*** SOURCE INFORMATION ***

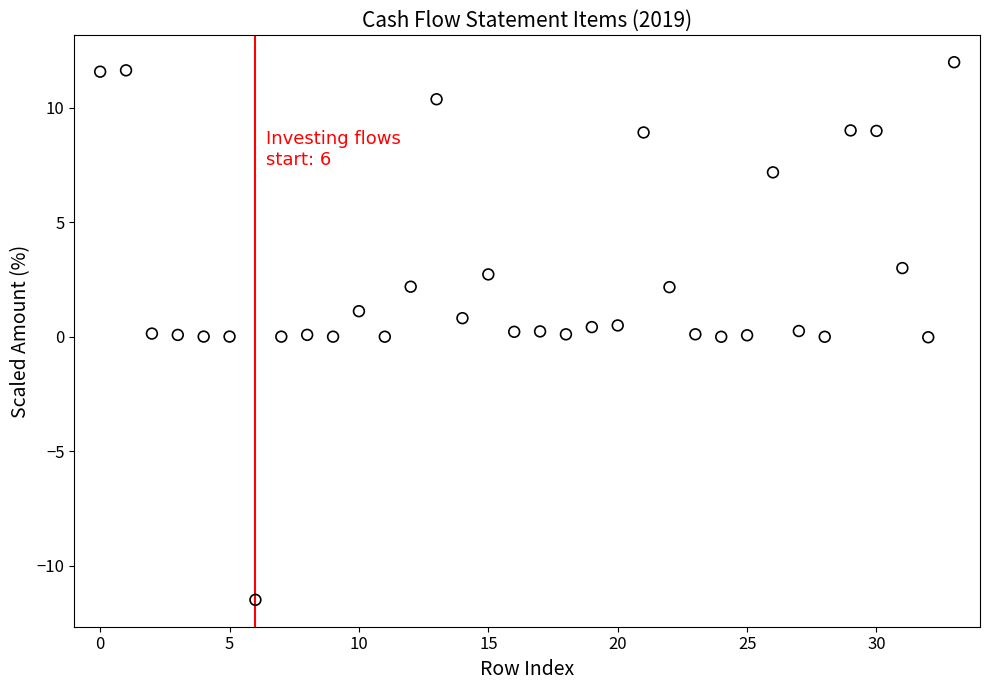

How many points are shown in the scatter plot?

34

***
*** SOURCE INFORMATION ***

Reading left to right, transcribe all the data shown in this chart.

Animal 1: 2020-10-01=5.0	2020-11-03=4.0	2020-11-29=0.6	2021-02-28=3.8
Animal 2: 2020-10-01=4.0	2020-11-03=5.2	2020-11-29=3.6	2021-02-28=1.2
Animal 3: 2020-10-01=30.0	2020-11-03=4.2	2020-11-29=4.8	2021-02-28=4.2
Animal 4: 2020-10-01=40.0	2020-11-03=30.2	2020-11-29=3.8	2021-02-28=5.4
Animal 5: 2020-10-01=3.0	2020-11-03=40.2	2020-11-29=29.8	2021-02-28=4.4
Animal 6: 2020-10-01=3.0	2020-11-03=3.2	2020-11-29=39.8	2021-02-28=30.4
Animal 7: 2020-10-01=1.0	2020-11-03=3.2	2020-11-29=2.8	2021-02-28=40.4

***
*** SOURCE INFORMATION ***

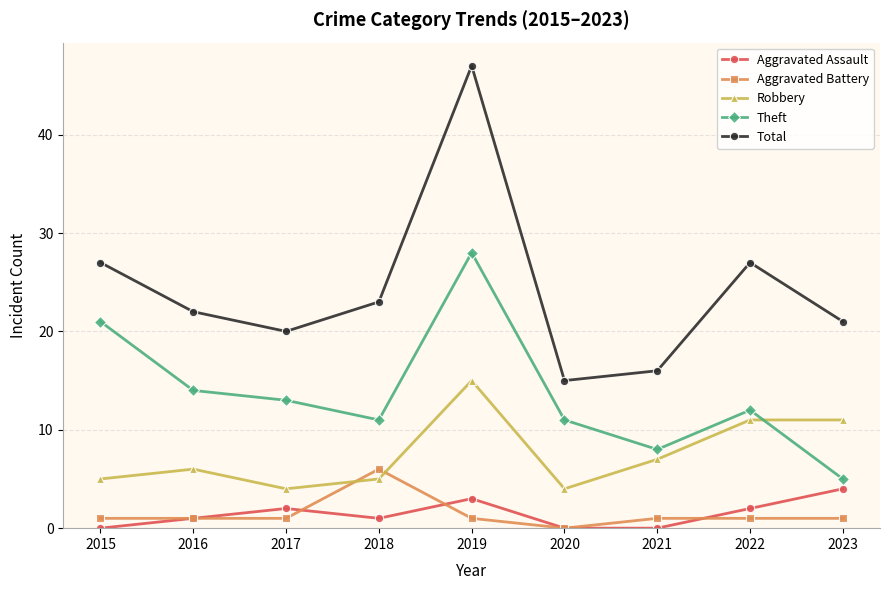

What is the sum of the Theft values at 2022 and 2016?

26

***

### WHAT TO WORK ON
Gather every line from the items above that contains the word "Animal".

### REPLY
Animal 1: 2020-10-01=5.0	2020-11-03=4.0	2020-11-29=0.6	2021-02-28=3.8
Animal 2: 2020-10-01=4.0	2020-11-03=5.2	2020-11-29=3.6	2021-02-28=1.2
Animal 3: 2020-10-01=30.0	2020-11-03=4.2	2020-11-29=4.8	2021-02-28=4.2
Animal 4: 2020-10-01=40.0	2020-11-03=30.2	2020-11-29=3.8	2021-02-28=5.4
Animal 5: 2020-10-01=3.0	2020-11-03=40.2	2020-11-29=29.8	2021-02-28=4.4
Animal 6: 2020-10-01=3.0	2020-11-03=3.2	2020-11-29=39.8	2021-02-28=30.4
Animal 7: 2020-10-01=1.0	2020-11-03=3.2	2020-11-29=2.8	2021-02-28=40.4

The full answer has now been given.